Poggiò i palmi sulla polvere del pavimento e si tirò su, mentre il cigolio sinistro del legno – quasi come un lamento del castello – risuonava profano nei confronti di quell'assiduo silenzio che gravava sulla sua testa mozzandogli il respiro. Si ritrovò quasi sollevato nell'incontrare gli occhi di Lonnie che, di fronte a lui, lo osservavano terrorizzati.

«Grazie al cielo ti sei svegliato, Clay!», sussurrò avvicinandosi a lui a carponi, quasi avesse paura di svegliare gli altri che, scomposti, ancora dormivano intorno a loro. Clay, però, con uno sguardo capì immediatamente che non era quello di cui aveva paura.

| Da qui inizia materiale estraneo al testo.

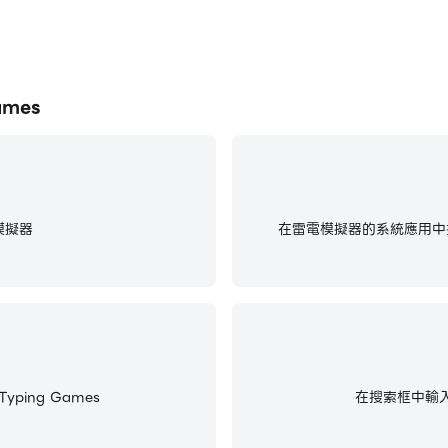
ames
模擬器
在雷電模擬器的系統應用中找
yping Games
在搜索框中輸入並搜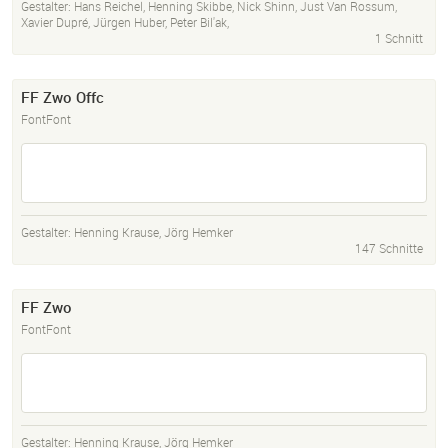
Gestalter:
Hans Reichel
,
Henning Skibbe
,
Nick Shinn
,
Just Van Rossum
,
Xavier Dupré
,
Jürgen Huber
,
Peter Bil'ak
,
1 Schnitt
FF Zwo Offc
FontFont
Gestalter:
Henning Krause
,
Jörg Hemker
147 Schnitte
FF Zwo
FontFont
Gestalter:
Henning Krause
,
Jörg Hemker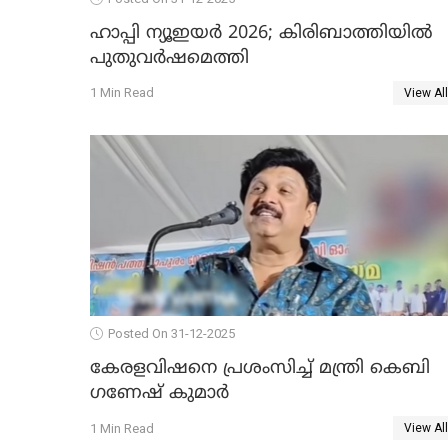
ഹാപ്പി ന്യൂഇയർ 2026; കിരിബാത്തിയിൽ
പുതുവർഷമെത്തി
1 Min Read
View All
Posted On 31-12-2025
കേരളവിഷനെ പ്രശംസിച്ച് മന്ത്രി കെബി
ഗണേഷ് കുമാര്‍
1 Min Read
View All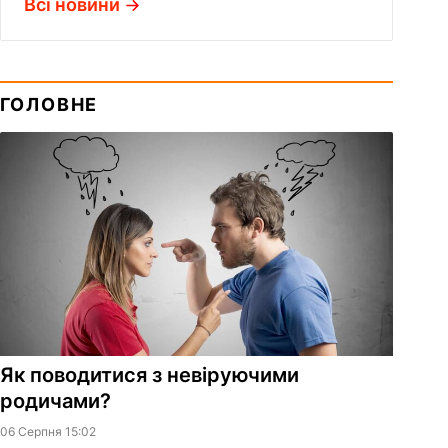
Всі новини
ГОЛОВНЕ
Як поводитися з невіруючими
родичами?
06 Серпня 15:02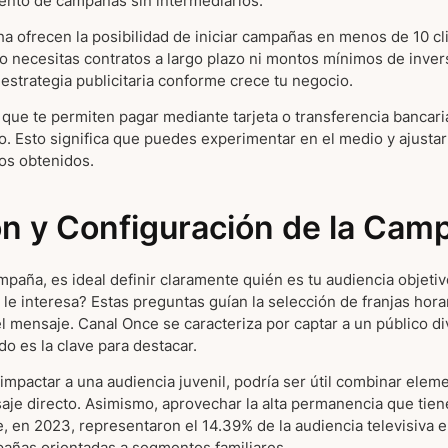
iento de campañas sin intermediarios.
 ofrecen la posibilidad de iniciar campañas en menos de 10 cli
 necesitas contratos a largo plazo ni montos mínimos de inversi
 estrategia publicitaria conforme crece tu negocio.
que te permiten pagar mediante tarjeta o transferencia bancari
o. Esto significa que puedes experimentar en el medio y ajusta
dos obtenidos.
ón y Configuración de la Cam
paña, es ideal definir claramente quién es tu audiencia objetiv
le interesa? Estas preguntas guían la selección de franjas horar
l mensaje. Canal Once se caracteriza por captar a un público di
do es la clave para destacar.
impactar a una audiencia juvenil, podría ser útil combinar elem
aje directo. Asimismo, aprovechar la alta permanencia que tiene
ue, en 2023, representaron el 14.39% de la audiencia televisiva
pañas orientadas a segmentos familiares.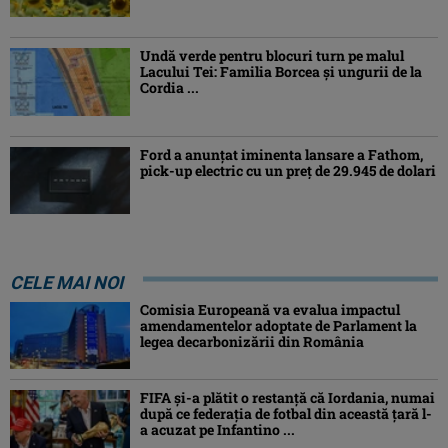
Undă verde pentru blocuri turn pe malul
Lacului Tei: Familia Borcea și ungurii de la
Cordia ...
Ford a anunțat iminenta lansare a Fathom,
pick-up electric cu un preț de 29.945 de dolari
CELE MAI NOI
Comisia Europeană va evalua impactul
amendamentelor adoptate de Parlament la
legea decarbonizării din România
FIFA și-a plătit o restanță că Iordania, numai
după ce federația de fotbal din această țară l-
a acuzat pe Infantino ...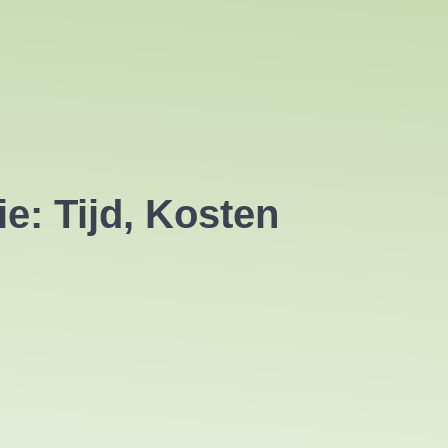
e: Tijd, Kosten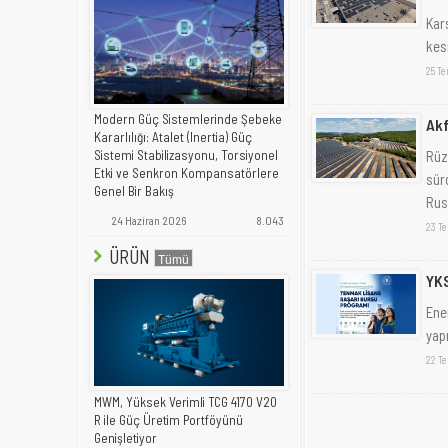
Kars
kesm
25 T
Modern Güç Sistemlerinde Şebeke
Akf
Kararlılığı: Atalet (Inertia) Güç
Rüz
Sistemi Stabilizasyonu, Torsiyonel
Etki ve Senkron Kompansatörlere
sür
Genel Bir Bakış
Russ
24 Haziran 2026
8.043
23 T
ÜRÜN
YKS
Ene
yap
22 T
MWM, Yüksek Verimli TCG 4170 V20
R ile Güç Üretim Portföyünü
Genişletiyor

«Perché siamo ancora qui?», chiese Clay aggrottando le sopracciglia, mentre gli occhi scorrevano sui suoi amici. Nora era girata su un fianco, proprio accanto a Clayton, con le dita esili che ancora sfioravano le sue e un'espressione serafica in volto, la polvere le aveva colorato il piccolo naso e le ciocche bionde di grigio; Hazel, che Lonnie aveva appena scavalcato, sembrava che fino a poco prima stesse abbracciando qualcuno – forse il fratello – e adesso allungava le braccia sul legno freddo e sfiorava con la schiena le gambe di Ingrid che si era addormentata appoggiata al muro, con la testa che pesava sulle spalle e i lunghi capelli neri a farle da cuscino; infine, Wynn si era sdraiata su Newton, stringendolo come avrebbe stretto un cuscino, mentre quest'ultimo si voltava corrucciato con i capelli biondi dell'altro a solleticargli il collo.

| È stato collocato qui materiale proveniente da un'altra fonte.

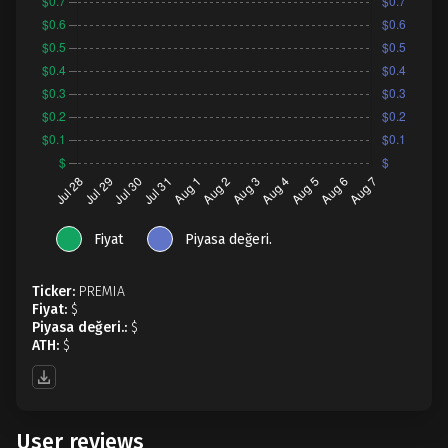
Fiyat
Piyasa değeri.
Ticker:
PREMIA
Fiyat:
$
Piyasa değeri.:
$
ATH:
$
User reviews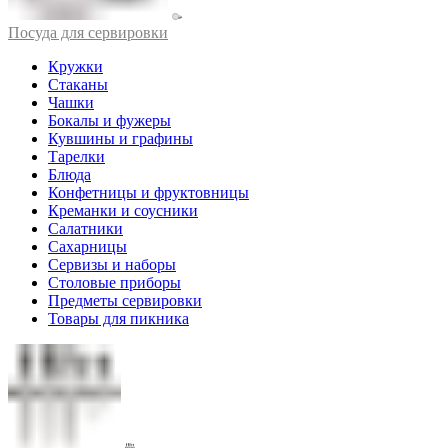
Посуда для сервировки
Кружки
Стаканы
Чашки
Бокалы и фужеры
Кувшины и графины
Тарелки
Блюда
Конфетницы и фруктовницы
Креманки и соусники
Салатники
Сахарницы
Сервизы и наборы
Столовые приборы
Предметы сервировки
Товары для пикника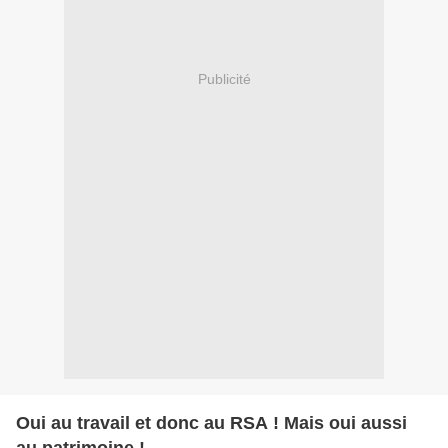
Publicité
Oui au travail et donc au RSA ! Mais oui aussi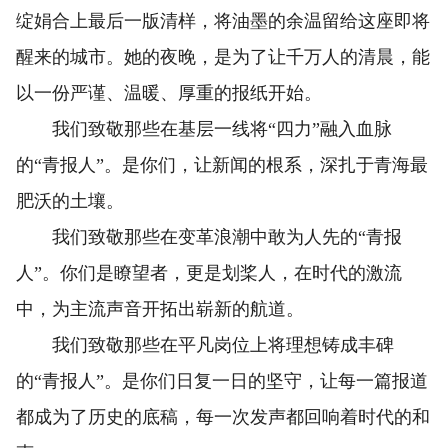
绽娟合上最后一版清样，将油墨的余温留给这座即将
醒来的城市。她的夜晚，是为了让千万人的清晨，能
以一份严谨、温暖、厚重的报纸开始。
我们致敬那些在基层一线将“四力”融入血脉
的“青报人”。是你们，让新闻的根系，深扎于青海最
肥沃的土壤。
我们致敬那些在变革浪潮中敢为人先的“青报
人”。你们是瞭望者，更是划桨人，在时代的激流
中，为主流声音开拓出崭新的航道。
我们致敬那些在平凡岗位上将理想铸成丰碑
的“青报人”。是你们日复一日的坚守，让每一篇报道
都成为了历史的底稿，每一次发声都回响着时代的和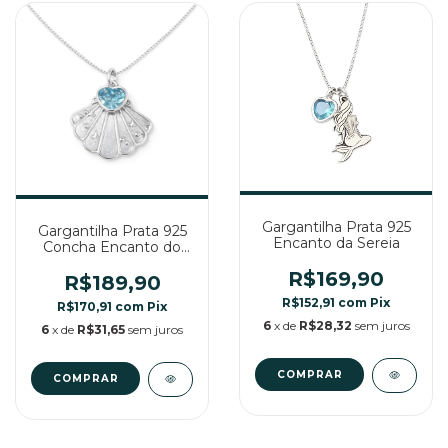
Gargantilha Prata 925
Gargantilha Prata 925
Encanto da Sereia
Concha Encanto do
Mar com Zircônia Azul
R$169,90
R$189,90
R$152,91
com
Pix
R$170,91
com
Pix
6
x de
R$28,32
sem juros
6
x de
R$31,65
sem juros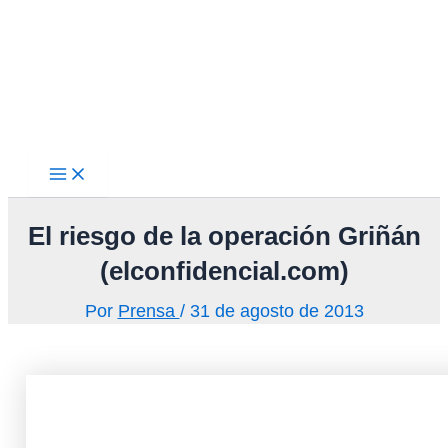
Main
Ir
Menu
al
contenido
El riesgo de la operación Griñán
(elconfidencial.com)
Por
Prensa
/
31 de agosto de 2013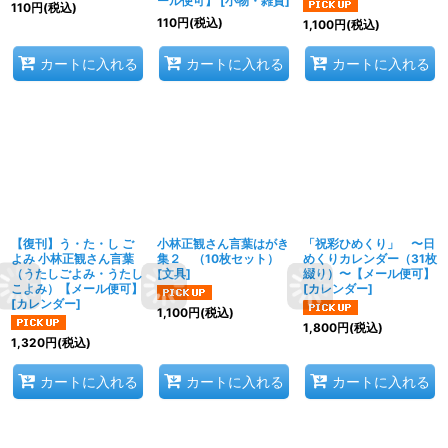
ール便可】
[
小物・雑貨
]
110
円
(税込)
110
円
(税込)
1,100
円
(税込)
カートに入れる
カートに入れる
カートに入れる
【復刊】う・た・し ご
小林正観さん言葉はがき
「祝彩ひめくり」 〜日
よみ 小林正観さん言葉
集２ （10枚セット）
めくりカレンダー（31枚
（うたしごよみ・うたし
[
文具
]
綴り）〜【メール便可】
こよみ）【メール便可】
[
カレンダー
]
[
カレンダー
]
1,100
円
(税込)
1,800
円
(税込)
1,320
円
(税込)
カートに入れる
カートに入れる
カートに入れる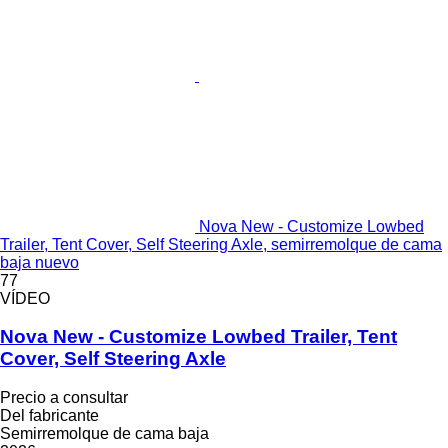
Nova New - Customize Lowbed
Trailer, Tent Cover, Self Steering Axle, semirremolque de cama
baja nuevo
77
VÍDEO
Nova New - Customize Lowbed Trailer, Tent
Cover, Self Steering Axle
Precio a consultar
Del fabricante
Semirremolque de cama baja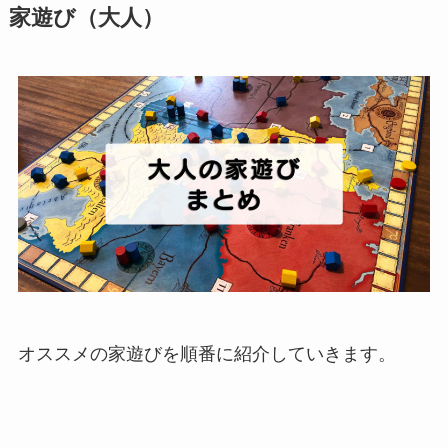
家遊び（大人）
オススメの家遊びを順番に紹介していきます。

«Perché siamo incredibilmente stupidi, ti prego andiamo via. – gli disse Lonnie attirando nuovamente l'attenzione di Clay su di sé – Questo posto mi fa paura, prima ho sentito qualcuno ridere.», si avvicinò ancora e guardò preoccupato un punto imprecisato nel buio del corridoio.

«Non preoccuparti, sarà stata la droga. – mormorò Clay, seppur poco convinto dalle sue stesse parole – Svegliamo gli altri e andiamocene.», disse allora chinandosi per scuotere gentilmente le spalle di Nora. Lonnie annuì con enfasi, ritornando dalla sorella che chiamò per farle aprire gli occhi.

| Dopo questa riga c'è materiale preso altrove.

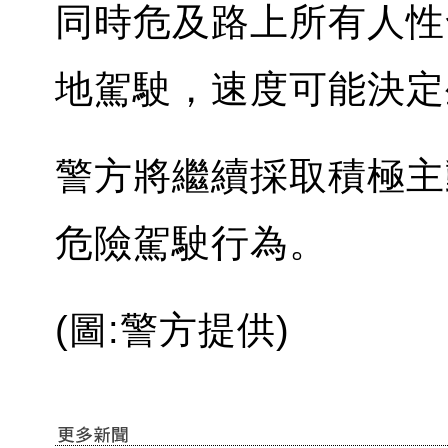
同時危及路上所有人性
地駕駛，速度可能決定
警方將繼續採取積極主
危險駕駛行為。
(圖:警方提供)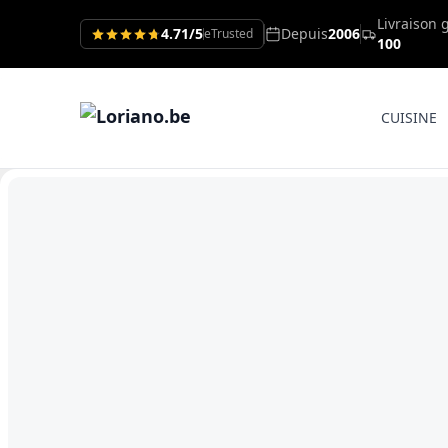
Livraison 
4.71/5
Depuis
2006
eTrusted
100
CUISINE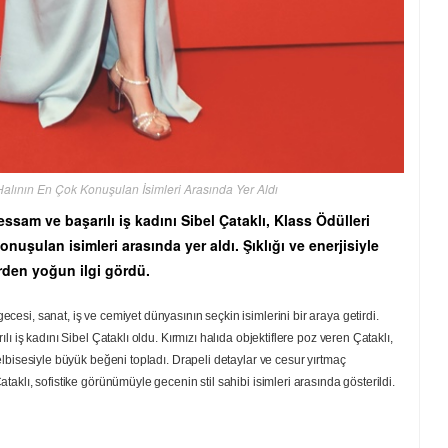
ı Halının En Çok Konuşulan İsimleri Arasında Yer Aldı
sam ve başarılı iş kadını Sibel Çataklı, Klass Ödülleri
onuşulan isimleri arasında yer aldı. Şıklığı ve enerjisiyle
erden yoğun ilgi gördü.
esi, sanat, iş ve cemiyet dünyasının seçkin isimlerini bir araya getirdi.
ı iş kadını Sibel Çataklı oldu. Kırmızı halıda objektiflere poz veren Çataklı,
lbisesiyle büyük beğeni topladı. Drapeli detaylar ve cesur yırtmaç
aklı, sofistike görünümüyle gecenin stil sahibi isimleri arasında gösterildi.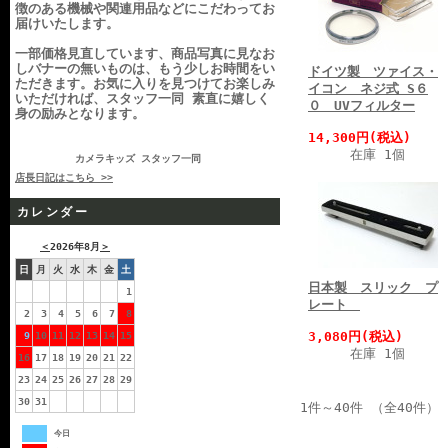
徴のある機械や関連用品などにこだわってお
届けいたします。
一部価格見直しています、商品写真に見なお
しバナーの無いものは、もう少しお時間をい
ドイツ製 ツァイス・
ただきます。お気に入りを見つけてお楽しみ
イコン ネジ式 S６
いただければ、スタッフ一同 素直に嬉しく
０ UVフィルター
身の励みとなります。
14,300円(税込)
在庫 1個
カメラキッズ スタッフ一同
店長日記はこちら >>
カレンダー
＜
2026年8月
＞
日
月
火
水
木
金
土
日本製 スリック プ
1
レート
2
3
4
5
6
7
8
3,080円(税込)
9
10
11
12
13
14
15
在庫 1個
16
17
18
19
20
21
22
23
24
25
26
27
28
29
30
31
1件～40件 （全40件）
今日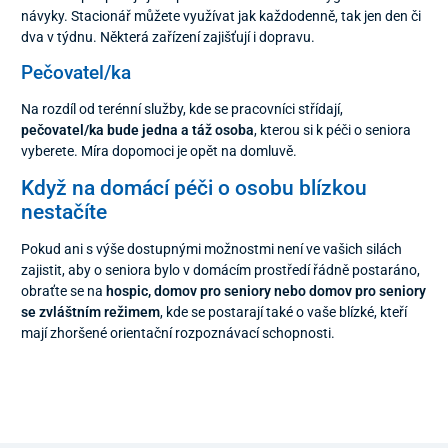
návyky. Stacionář můžete využívat jak každodenně, tak jen den či
dva v týdnu. Některá zařízení zajišťují i dopravu.
Pečovatel/ka
Na rozdíl od terénní služby, kde se pracovníci střídají,
pečovatel/ka bude jedna a táž osoba
, kterou si k péči o seniora
vyberete. Míra dopomoci je opět na domluvě.
Když na domácí péči o osobu blízkou
nestačíte
Pokud ani s výše dostupnými možnostmi není ve vašich silách
zajistit, aby o seniora bylo v domácím prostředí řádně postaráno,
obraťte se na
hospic, domov pro seniory nebo domov pro seniory
se zvláštním režimem
, kde se postarají také o vaše blízké, kteří
mají zhoršené orientační rozpoznávací schopnosti.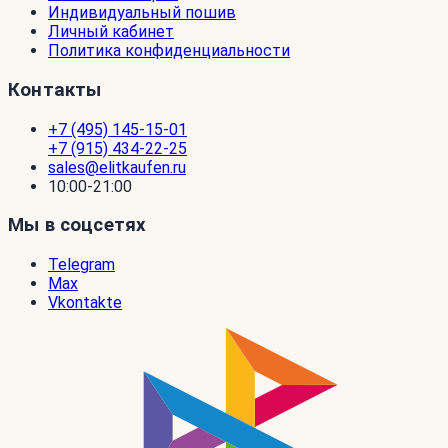
Индивидуальный пошив
Личный кабинет
Политика конфиденциальности
Контакты
+7 (495) 145-15-01
+7 (915) 434-22-25
sales@elitkaufen.ru
10:00-21:00
Мы в соцсетях
Telegram
Max
Vkontakte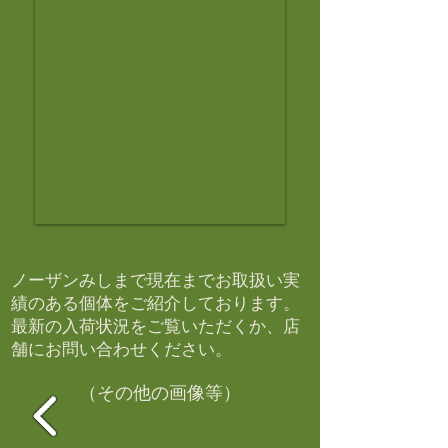
ノーザンみしまで現在までお取扱い実
績のある個体をご紹介しております。​
最新の入荷状況をご覧いただくか、店
舗にお問い合わせください。​
（その他の画像等）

A poco a poco, tutti si ritrovarono in piedi e confusi, guardandosi intorno e sopportando il fastidioso rumore dei loro stessi respiri che sembravano enfatizzati in quel luogo, come a ricordare loro che ancora erano vivi. Grazie, era quello che il castello pretendeva dicessero.

Newt, che appena sveglio aveva spinto via Wynn, stava camminando avanti e indietro per il corridoio, buttando un occhio all'interno delle stanze che incontrava lungo il percorso, mentre l'altro lo seguiva con un furbo sorriso dipinto sulle labbra.

«Abbiamo veramente fatto una cazzata.», sussurrò Ingrid all'improvviso e Lonnie, che era ritornato al fianco di Clay, si ritrovò a essere d'accordo.